I’m certain the column by your contributor Craige McMillan was borne out of a heart grateful for God’s forgiveness because of Christ’s work [“What was the joy promised Jesus for going to the cross?”]. It had some important truths and great quotes from Scripture. I enjoyed it … right up to the moment when he went completely off the rails: McMillan’s (I admit very popular) conclusion that the joy that awaited Jesus when He finished His great rescue mission here was “me” (us) is both pure conjecture and flies in the face of what is the overall message of the Bible.

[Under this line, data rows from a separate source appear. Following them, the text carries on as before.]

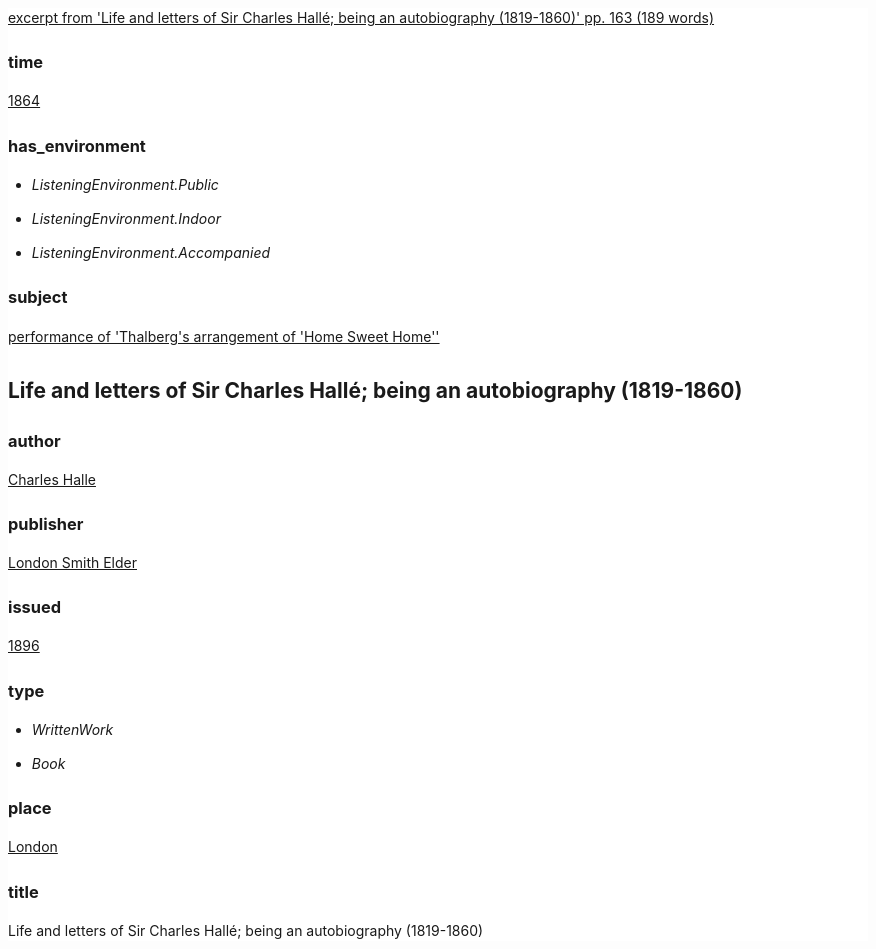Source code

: 
[excerpt from 'Life and letters of Sir Charles Hallé; being an autobiography (1819-1860)' pp. 163 (189 words)](#excerpt-from-'Life-and-letters-of-Sir-Charles-Hallé;-being-an-autobiography-(1819-1860)'-pp.-163-(189-words))

### time


[1864](#1864)

### has_environment

 - *ListeningEnvironment.Public*

 - *ListeningEnvironment.Indoor*

 - *ListeningEnvironment.Accompanied*

### subject


[performance of 'Thalberg's arrangement of 'Home Sweet Home''](#performance-of-'Thalberg's-arrangement-of-'Home-Sweet-Home'')

## Life and letters of Sir Charles Hallé; being an autobiography (1819-1860) 

### author


[Charles Halle](#Charles-Halle)

### publisher


[London Smith Elder](#London-Smith-Elder)

### issued


[1896](#1896)

### type

 - *WrittenWork*

 - *Book*

### place


[London](#London)

### title


Life and letters of Sir Charles Hallé; being an autobiography (1819-1860)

This message sounds pretty and certainly fits well in this “ME” generation, but if the Word of God tells us any one thing, it is that salvation isn’t about me/us. Of course we are the recipients of a thousand secondary results of His life and death. But salvation is solely about God and his glory. There is NO way around that fact. No Christian should ever take away the praise that rightly goes to Him alone.
McMillan seems well-intentioned and very passionate about the unmerited grace he has received, and I thank him for that. But he seriously needs to read the letter to the Ephesians. The apostle Paul almost trips over himself to make this basic truth clear (actually repeats it three times in the first chapter alone!): Our salvation is not about us; it all is about the “praise of the glory of His grace.”

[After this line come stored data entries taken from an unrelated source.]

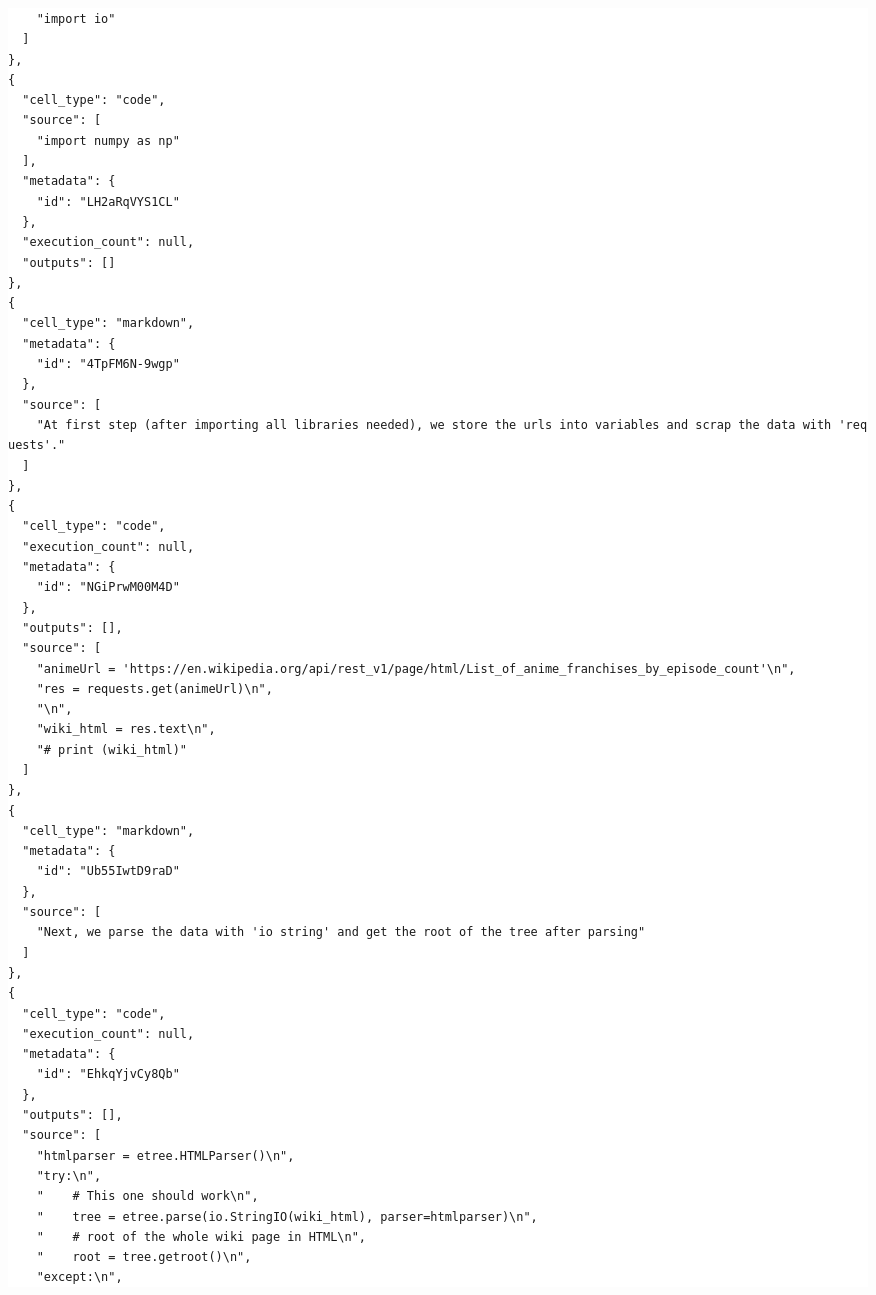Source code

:         "import io"
      ]
    },
    {
      "cell_type": "code",
      "source": [
        "import numpy as np"
      ],
      "metadata": {
        "id": "LH2aRqVYS1CL"
      },
      "execution_count": null,
      "outputs": []
    },
    {
      "cell_type": "markdown",
      "metadata": {
        "id": "4TpFM6N-9wgp"
      },
      "source": [
        "At first step (after importing all libraries needed), we store the urls into variables and scrap the data with 'requests'."
      ]
    },
    {
      "cell_type": "code",
      "execution_count": null,
      "metadata": {
        "id": "NGiPrwM00M4D"
      },
      "outputs": [],
      "source": [
        "animeUrl = 'https://en.wikipedia.org/api/rest_v1/page/html/List_of_anime_franchises_by_episode_count'\n",
        "res = requests.get(animeUrl)\n",
        "\n",
        "wiki_html = res.text\n",
        "# print (wiki_html)"
      ]
    },
    {
      "cell_type": "markdown",
      "metadata": {
        "id": "Ub55IwtD9raD"
      },
      "source": [
        "Next, we parse the data with 'io string' and get the root of the tree after parsing"
      ]
    },
    {
      "cell_type": "code",
      "execution_count": null,
      "metadata": {
        "id": "EhkqYjvCy8Qb"
      },
      "outputs": [],
      "source": [
        "htmlparser = etree.HTMLParser()\n",
        "try:\n",
        "    # This one should work\n",
        "    tree = etree.parse(io.StringIO(wiki_html), parser=htmlparser)\n",
        "    # root of the whole wiki page in HTML\n",
        "    root = tree.getroot()\n",
        "except:\n",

Better yet, Craige should visit my state and stand on the rim of the Grand Canyon. If he can actually witness the jaw-dropping wonder of that spot and still believe at that moment that it’s all about him, I will pay for his trip and his mortgage. (HINT: My money’s safe; he CAN’T! He will be so awe-stuck by what is in front of him, what God has done there, the very last thing Craige could ever think of would be Craige!)

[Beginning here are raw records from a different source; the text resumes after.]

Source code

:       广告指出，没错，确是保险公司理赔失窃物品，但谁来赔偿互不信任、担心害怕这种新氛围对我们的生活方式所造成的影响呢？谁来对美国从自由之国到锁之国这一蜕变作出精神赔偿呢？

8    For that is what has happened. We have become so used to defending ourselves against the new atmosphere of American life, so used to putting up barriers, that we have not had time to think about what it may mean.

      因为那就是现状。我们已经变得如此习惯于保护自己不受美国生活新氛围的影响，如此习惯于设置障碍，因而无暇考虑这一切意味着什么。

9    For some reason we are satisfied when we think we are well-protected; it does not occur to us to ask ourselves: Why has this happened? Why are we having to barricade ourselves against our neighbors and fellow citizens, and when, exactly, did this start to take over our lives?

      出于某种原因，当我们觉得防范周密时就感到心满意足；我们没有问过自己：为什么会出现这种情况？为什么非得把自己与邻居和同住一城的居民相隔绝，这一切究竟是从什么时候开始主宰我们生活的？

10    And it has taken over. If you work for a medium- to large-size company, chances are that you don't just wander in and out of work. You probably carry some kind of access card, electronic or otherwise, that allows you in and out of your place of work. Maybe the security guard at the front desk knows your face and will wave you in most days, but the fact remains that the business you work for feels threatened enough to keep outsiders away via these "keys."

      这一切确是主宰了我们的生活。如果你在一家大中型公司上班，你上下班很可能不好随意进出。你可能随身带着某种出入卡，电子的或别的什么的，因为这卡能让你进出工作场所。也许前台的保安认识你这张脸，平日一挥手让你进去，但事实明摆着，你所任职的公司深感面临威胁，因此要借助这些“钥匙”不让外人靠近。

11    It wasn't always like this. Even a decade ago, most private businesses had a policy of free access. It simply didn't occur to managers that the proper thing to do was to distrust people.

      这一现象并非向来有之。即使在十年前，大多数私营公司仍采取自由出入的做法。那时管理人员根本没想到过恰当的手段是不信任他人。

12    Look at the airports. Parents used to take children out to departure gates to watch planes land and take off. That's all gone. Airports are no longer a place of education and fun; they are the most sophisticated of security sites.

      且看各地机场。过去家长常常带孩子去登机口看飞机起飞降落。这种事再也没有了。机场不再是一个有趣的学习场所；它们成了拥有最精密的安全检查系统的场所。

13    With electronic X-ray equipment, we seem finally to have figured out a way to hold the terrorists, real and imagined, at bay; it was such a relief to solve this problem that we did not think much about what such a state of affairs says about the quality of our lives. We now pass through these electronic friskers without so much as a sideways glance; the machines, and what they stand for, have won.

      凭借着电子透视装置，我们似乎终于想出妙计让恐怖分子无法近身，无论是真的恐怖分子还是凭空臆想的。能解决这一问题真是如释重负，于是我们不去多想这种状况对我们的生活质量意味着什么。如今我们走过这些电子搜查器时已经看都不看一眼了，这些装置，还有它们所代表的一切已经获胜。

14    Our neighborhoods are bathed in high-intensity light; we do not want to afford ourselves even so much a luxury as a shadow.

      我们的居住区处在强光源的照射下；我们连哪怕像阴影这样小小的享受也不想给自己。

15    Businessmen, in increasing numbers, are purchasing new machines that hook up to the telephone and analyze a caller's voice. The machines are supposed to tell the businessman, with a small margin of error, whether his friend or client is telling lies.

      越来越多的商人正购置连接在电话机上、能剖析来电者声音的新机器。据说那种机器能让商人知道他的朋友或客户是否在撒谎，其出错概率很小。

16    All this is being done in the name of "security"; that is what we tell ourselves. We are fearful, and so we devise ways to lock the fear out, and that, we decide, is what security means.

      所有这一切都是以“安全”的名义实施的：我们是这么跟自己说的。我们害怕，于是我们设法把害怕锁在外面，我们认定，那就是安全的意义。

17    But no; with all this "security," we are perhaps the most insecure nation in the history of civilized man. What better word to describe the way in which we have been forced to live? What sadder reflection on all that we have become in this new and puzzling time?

I greatly appreciate the sum of this brother’s writing, but he whiffed on this one, and badly. He (unintentionally, I’m sure) robbed God of the glory rightly due His grace. Though the idea is very popular right now in American Christianity, Jesus was not thinking of ME as He climbed that hill. No, He had a much more enormous idea in His mind. Christ was thinking about how what He was doing at that moment would bring that very praise to His Father. That brought Him Joy!